(Data entries)
---------------

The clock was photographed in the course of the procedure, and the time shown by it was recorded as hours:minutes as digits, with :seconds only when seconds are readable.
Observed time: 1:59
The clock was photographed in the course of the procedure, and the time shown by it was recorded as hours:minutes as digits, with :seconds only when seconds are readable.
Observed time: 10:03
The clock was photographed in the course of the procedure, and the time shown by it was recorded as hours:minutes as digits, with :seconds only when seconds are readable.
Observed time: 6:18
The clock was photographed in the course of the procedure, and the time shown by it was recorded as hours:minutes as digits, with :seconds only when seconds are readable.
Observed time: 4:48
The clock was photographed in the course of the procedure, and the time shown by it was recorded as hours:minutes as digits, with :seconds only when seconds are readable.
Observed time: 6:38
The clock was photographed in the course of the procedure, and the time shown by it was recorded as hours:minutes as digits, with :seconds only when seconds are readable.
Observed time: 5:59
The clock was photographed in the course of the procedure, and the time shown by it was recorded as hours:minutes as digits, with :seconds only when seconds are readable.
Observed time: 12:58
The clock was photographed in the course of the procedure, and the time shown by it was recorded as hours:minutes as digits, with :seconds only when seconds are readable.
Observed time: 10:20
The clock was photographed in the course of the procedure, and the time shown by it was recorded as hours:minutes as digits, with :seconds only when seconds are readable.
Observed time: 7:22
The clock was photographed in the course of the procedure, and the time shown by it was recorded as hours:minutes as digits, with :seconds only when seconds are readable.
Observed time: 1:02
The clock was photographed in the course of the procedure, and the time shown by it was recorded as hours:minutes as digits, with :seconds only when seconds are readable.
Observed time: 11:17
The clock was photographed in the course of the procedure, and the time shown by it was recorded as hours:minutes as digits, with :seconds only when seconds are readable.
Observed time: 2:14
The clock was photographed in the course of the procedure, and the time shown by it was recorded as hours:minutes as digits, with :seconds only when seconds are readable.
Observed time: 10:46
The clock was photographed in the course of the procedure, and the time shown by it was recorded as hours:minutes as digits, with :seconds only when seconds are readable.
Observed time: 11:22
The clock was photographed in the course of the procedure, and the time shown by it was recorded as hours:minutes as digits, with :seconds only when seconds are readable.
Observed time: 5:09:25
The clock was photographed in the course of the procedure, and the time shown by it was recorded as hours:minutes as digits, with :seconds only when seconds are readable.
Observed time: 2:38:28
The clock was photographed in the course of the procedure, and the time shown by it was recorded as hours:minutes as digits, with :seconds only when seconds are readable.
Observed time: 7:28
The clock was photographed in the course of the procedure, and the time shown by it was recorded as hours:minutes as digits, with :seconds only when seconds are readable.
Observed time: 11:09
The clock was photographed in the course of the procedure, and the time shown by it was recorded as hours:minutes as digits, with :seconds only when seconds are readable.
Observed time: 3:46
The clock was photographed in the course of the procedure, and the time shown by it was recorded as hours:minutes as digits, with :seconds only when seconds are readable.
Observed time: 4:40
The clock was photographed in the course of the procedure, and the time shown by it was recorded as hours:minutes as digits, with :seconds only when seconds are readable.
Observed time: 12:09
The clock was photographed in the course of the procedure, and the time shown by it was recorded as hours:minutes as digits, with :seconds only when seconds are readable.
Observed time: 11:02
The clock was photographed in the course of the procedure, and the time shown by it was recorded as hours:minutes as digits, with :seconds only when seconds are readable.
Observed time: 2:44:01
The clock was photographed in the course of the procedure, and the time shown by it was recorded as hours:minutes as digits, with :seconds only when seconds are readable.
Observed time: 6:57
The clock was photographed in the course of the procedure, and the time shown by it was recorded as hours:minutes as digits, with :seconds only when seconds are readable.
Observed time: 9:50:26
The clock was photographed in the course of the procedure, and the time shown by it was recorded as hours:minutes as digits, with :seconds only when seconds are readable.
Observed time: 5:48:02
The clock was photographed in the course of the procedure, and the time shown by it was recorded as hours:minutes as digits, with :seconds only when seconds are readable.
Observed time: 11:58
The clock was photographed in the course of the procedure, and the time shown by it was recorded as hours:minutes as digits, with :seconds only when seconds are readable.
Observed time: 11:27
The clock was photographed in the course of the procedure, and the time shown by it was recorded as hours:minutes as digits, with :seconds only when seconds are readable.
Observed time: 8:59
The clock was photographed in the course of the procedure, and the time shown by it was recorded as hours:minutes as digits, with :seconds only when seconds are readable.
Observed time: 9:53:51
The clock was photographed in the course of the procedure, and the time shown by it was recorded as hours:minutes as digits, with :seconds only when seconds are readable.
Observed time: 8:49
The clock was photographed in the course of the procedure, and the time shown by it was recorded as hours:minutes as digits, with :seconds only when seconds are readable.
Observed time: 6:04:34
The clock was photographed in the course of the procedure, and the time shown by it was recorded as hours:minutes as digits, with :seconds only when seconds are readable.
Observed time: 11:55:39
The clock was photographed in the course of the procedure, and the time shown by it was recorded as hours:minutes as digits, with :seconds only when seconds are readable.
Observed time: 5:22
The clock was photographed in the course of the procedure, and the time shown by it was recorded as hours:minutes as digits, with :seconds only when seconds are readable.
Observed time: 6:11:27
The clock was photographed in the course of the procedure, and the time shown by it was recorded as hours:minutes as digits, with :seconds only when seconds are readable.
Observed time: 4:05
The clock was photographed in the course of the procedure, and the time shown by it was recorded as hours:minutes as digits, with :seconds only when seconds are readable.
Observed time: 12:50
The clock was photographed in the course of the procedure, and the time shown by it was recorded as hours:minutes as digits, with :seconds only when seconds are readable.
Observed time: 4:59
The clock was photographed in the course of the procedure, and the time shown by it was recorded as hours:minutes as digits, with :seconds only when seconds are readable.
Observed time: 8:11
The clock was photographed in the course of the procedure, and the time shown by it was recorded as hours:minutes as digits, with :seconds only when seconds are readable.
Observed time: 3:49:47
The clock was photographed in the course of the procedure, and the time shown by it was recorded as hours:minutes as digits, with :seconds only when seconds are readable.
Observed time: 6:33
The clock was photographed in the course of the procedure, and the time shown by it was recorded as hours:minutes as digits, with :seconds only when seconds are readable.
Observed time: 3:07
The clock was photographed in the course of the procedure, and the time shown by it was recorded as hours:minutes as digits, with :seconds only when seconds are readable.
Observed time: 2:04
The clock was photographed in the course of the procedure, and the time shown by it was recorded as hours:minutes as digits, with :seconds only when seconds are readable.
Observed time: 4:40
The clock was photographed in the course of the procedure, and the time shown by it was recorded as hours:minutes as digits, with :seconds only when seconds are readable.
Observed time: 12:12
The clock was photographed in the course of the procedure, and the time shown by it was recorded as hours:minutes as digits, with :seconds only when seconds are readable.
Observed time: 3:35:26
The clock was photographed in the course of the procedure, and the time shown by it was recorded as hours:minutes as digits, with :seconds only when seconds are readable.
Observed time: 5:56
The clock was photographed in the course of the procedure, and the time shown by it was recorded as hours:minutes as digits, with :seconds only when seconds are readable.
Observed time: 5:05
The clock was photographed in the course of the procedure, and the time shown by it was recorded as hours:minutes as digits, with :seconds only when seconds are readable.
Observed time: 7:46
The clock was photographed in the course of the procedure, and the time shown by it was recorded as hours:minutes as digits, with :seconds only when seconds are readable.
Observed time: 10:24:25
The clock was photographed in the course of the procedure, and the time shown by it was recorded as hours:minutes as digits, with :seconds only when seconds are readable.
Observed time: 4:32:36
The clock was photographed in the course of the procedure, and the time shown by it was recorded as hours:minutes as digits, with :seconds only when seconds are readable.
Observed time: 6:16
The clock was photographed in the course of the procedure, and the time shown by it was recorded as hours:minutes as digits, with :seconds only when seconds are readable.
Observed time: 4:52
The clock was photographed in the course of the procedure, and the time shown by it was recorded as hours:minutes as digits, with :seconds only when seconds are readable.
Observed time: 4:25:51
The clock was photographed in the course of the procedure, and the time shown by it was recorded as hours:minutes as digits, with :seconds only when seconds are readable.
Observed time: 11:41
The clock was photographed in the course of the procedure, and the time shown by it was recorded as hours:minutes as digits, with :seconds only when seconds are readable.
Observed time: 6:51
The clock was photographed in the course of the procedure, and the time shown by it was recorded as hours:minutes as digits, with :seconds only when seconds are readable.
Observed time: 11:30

---------------

To do ->
Convert the items into a JSON list of strings, starting at the first line of the items and ending at the line that contains "Observed time: 10:03", with both of those lines included. Make each line one string, and leave out any blank lines.

Response for this exercise ->
[
  "The clock was photographed in the course of the procedure, and the time shown by it was recorded as hours:minutes as digits, with :seconds only when seconds are readable.",
  "Observed time: 1:59",
  "The clock was photographed in the course of the procedure, and the time shown by it was recorded as hours:minutes as digits, with :seconds only when seconds are readable.",
  "Observed time: 10:03"
]